Von Wattenwyl was an accomplished equestrian. She went to live at the French court as a young woman and, at the age of twenty, got into an argument with a French noblewoman, challenging her to a night time duel on horseback with pistols. Upon discovering that courtiers had removed the ammunition from their pistols, the duel continued with swords until a relative broke up the fight. News of the incident soon spread across Europe, leading Christina, Queen of Sweden to invite von Wattenwyl to serve as her lady-in-waiting at the Swedish court. Von Wattenwyl's family prevented her from accepting Queen Christina's invitation, as the queen had converted to Catholicism and the von Wattenwyls were staunch Protestants.
On another occasion, von Wattenwyl mastered a horse that had been regarded as untameable, leading to the owner gifting her a pair of double-barrel pistols. She used one of the pistols to shoot a Palatinate Count who harassed her while she was on a hunt.
Marriages
Von Wattenwyl's relatives were troubled by her aggressive behavior, considered unsuitable for a lady of her status, and pushed for her to marry. She selected a man from the noble von Diesbach family of Fribourg, but was not permitted to marry him because he was a Catholic. She rejected all of the candidates her family presented her until, against her will, she was married off to Abraham Le Clerc, a young Protestant pastor at the Church of the Holy Ghost in Bern. Wanting to avoid the restrictions of Bernese society, she arranged for her husband to take up a post as pastor of Därstetten in the Simme Valley.
After her husband died she married a second time, in 1679, to the widower Samuel Perregaux, who served as clerk of the court and mayor of Valangin.
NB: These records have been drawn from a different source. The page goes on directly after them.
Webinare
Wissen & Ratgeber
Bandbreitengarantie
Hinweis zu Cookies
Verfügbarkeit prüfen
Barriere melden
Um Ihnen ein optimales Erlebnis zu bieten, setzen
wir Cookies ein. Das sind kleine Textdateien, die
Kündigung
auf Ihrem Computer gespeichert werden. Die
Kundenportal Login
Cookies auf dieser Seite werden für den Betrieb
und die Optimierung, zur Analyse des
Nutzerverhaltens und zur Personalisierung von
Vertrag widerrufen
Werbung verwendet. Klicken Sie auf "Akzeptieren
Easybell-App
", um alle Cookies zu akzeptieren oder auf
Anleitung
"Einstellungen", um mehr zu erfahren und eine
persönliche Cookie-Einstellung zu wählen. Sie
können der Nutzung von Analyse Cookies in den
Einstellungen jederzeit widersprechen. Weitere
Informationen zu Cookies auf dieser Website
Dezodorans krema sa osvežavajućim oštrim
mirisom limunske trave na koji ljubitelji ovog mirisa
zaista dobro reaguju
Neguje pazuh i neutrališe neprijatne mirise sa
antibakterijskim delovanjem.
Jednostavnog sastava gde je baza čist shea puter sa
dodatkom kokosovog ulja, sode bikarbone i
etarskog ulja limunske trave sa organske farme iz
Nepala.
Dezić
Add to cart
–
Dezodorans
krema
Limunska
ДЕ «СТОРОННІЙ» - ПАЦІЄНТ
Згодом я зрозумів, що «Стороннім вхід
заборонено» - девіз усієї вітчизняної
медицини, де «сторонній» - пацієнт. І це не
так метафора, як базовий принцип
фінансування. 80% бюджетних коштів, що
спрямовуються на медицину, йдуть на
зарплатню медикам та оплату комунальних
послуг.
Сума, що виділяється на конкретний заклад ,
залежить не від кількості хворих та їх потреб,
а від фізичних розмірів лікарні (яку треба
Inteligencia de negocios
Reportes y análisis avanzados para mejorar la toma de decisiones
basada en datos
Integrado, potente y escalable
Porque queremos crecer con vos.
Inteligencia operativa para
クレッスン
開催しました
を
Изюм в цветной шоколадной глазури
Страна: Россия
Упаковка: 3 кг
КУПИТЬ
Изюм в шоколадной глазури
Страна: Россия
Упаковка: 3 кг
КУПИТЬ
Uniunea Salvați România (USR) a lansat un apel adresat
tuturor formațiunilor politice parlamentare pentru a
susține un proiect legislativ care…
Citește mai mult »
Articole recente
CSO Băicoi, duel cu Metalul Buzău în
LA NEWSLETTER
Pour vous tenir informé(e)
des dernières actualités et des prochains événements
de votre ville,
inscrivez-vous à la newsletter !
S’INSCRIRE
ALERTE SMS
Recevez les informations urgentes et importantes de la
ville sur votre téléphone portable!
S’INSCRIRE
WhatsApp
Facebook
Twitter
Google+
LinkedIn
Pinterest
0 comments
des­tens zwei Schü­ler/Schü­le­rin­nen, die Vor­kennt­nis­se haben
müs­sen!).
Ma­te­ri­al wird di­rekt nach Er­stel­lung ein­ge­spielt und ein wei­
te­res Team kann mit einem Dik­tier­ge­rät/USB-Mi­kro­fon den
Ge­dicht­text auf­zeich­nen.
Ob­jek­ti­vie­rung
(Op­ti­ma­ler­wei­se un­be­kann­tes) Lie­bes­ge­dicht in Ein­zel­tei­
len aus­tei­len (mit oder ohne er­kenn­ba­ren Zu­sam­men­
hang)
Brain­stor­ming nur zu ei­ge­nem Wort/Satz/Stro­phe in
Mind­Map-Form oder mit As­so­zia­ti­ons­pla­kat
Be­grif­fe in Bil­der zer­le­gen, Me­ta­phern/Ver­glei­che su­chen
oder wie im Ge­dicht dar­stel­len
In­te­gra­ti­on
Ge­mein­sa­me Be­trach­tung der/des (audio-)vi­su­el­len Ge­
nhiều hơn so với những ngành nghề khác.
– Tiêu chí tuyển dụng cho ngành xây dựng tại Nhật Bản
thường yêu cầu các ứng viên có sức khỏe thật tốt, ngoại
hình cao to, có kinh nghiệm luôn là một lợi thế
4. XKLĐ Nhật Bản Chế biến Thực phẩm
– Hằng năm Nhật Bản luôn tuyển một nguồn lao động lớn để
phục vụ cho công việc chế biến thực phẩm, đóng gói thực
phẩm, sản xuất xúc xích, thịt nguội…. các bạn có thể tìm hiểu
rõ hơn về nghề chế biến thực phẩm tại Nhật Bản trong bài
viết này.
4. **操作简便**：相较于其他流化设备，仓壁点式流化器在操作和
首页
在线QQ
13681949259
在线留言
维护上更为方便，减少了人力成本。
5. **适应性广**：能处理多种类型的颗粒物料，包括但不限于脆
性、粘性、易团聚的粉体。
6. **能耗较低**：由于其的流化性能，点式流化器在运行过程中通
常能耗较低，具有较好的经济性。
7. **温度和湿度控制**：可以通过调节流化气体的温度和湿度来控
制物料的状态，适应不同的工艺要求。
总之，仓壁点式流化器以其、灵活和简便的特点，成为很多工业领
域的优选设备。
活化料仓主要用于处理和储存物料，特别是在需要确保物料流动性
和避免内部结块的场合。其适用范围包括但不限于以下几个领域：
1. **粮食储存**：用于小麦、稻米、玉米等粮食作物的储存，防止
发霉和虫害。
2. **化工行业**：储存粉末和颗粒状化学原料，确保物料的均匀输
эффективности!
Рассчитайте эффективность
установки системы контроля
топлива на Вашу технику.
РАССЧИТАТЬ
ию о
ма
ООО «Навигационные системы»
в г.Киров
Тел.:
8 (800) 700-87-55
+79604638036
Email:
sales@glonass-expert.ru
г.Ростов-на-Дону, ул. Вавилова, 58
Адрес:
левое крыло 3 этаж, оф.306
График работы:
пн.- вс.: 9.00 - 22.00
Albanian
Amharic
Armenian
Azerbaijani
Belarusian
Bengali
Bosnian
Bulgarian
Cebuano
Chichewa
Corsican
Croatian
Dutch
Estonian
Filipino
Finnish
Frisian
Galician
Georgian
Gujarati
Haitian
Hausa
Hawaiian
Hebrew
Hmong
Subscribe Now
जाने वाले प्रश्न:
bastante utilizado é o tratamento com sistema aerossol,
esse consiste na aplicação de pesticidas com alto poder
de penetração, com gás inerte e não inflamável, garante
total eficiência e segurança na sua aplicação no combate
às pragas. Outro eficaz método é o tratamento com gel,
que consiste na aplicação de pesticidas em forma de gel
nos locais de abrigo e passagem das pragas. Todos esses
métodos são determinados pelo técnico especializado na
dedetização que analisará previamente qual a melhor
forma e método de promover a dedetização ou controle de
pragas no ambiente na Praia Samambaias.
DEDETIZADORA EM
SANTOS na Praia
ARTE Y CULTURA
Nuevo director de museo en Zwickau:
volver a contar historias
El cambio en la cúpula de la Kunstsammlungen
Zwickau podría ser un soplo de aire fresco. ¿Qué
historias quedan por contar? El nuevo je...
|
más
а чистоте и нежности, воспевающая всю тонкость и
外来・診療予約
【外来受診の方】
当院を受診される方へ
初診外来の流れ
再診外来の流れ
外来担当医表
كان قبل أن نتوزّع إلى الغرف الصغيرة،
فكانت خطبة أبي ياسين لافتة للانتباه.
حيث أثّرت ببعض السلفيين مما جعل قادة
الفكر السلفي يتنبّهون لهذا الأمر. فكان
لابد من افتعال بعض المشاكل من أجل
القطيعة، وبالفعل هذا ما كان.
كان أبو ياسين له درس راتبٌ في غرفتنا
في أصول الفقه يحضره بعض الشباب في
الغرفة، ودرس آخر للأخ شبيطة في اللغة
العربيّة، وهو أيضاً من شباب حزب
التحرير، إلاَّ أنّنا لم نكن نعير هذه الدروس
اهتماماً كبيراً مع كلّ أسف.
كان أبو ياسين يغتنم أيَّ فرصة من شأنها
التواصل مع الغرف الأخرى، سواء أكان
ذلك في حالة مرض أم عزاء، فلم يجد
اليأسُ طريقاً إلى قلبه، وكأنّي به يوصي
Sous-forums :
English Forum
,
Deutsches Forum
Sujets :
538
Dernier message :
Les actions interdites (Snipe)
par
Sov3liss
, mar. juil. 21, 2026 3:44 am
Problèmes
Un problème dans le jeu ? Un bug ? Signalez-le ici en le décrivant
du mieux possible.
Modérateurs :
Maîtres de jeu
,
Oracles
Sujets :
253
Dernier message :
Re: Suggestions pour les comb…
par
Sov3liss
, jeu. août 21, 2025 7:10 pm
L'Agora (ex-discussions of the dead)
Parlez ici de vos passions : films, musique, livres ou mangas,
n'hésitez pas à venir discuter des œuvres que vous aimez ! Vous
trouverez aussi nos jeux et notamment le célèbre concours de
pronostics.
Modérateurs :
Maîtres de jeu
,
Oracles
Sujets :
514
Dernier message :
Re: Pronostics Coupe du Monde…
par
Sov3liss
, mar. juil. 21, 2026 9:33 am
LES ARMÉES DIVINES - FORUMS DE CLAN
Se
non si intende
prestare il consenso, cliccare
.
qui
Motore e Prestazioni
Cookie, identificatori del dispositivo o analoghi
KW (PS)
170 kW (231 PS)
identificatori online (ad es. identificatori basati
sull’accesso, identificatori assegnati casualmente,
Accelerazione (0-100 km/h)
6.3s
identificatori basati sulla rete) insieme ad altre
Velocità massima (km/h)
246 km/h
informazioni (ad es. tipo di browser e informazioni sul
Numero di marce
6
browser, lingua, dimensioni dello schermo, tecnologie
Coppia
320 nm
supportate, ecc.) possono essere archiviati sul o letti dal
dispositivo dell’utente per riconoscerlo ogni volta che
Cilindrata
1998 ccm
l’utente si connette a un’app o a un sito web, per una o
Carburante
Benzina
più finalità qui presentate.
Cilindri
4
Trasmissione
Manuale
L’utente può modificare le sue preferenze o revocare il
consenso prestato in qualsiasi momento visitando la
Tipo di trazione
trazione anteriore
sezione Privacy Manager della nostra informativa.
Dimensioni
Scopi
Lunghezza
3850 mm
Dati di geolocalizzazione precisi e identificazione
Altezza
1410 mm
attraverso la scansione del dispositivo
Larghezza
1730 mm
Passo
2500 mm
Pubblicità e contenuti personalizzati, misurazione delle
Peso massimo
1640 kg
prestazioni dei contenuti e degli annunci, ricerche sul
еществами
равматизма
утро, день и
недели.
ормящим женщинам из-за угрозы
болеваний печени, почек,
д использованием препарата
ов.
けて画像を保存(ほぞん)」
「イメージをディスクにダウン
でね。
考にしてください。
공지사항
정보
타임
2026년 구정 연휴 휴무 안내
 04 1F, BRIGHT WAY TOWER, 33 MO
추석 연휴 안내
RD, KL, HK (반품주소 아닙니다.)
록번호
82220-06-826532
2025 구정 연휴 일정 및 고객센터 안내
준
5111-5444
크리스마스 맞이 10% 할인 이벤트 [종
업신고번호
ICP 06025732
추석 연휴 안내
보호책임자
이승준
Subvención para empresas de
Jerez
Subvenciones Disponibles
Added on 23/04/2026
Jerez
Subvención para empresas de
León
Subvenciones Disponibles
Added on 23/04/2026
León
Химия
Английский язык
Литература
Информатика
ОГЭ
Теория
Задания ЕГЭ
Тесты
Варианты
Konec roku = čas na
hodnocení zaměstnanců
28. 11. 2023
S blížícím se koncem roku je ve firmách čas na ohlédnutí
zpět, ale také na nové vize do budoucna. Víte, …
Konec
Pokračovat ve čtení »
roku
With her second husband, she had two children: Théophile Perregaux and Elisabeth Perregaux.
Espionage for the French
Von Wattenwyl was an admirer and supporter of the Bourbon monarchy. During the Nine Years' War, the French king Louis XIV had conquered Alsace, Franche-Comté, and Strasbourg and revoked the Edict of Nantes, which in-turn permitted the persecution of Huguenots. This caused many Huguenot refugees to flee to Bern, where they added to anti-French sentiment in Grand Council of Bern, which caused French sympathizers to lose political influence. Bernese leaders held secret meetings to discuss a possible alliance with the English king. Since the French ambassador Michel Amelot de Gournay was in Solothurn, he hired von Watenwyl as an agent to obtain secret information from these Swiss meetings for the French court. Von Wattenwyl sent letters containing information, some from the pro-French Bernese mayor Sigmund von Erlach, to de Gournay via a messenger.
In December 1689, her messenger was intercepted and captured. Von Wattenwyl was then arrested in the middle of the night and imprisoned at Käfigturm, where she was severely tortured for weeks.
In 1690, von Wattenwyl was sentenced to death in Bern following a high treason trial, for which she was convicted. Her family advocated on her behalf and were successful in getting her sentence reduced to life in exile from Bern. In 1692, she was released and took refuge at Valangin Castle in the County of Neuchâtel, where she remained until her death. While in exile, she wrote a memoir that she dedicated to her husband.
Legacy
The artist Joseph Werner criticized the trial and torture of von Wattenwyl with his miniatures from 1690 to 1691, in which he claimed that von Wattenwyl had served as a scapegoat in the disputes between pro-French and anti-French forces. Werner was commissioned by Beat Fischer von Reichenbach to create a series of drawings defending von Wattenwyl.
Adolf Frey's 1912 novel, Die Jungfer von Wattenwyl, was based on her, as was Therese Bichsel's 2004 novel Catherine von Wattenwyl.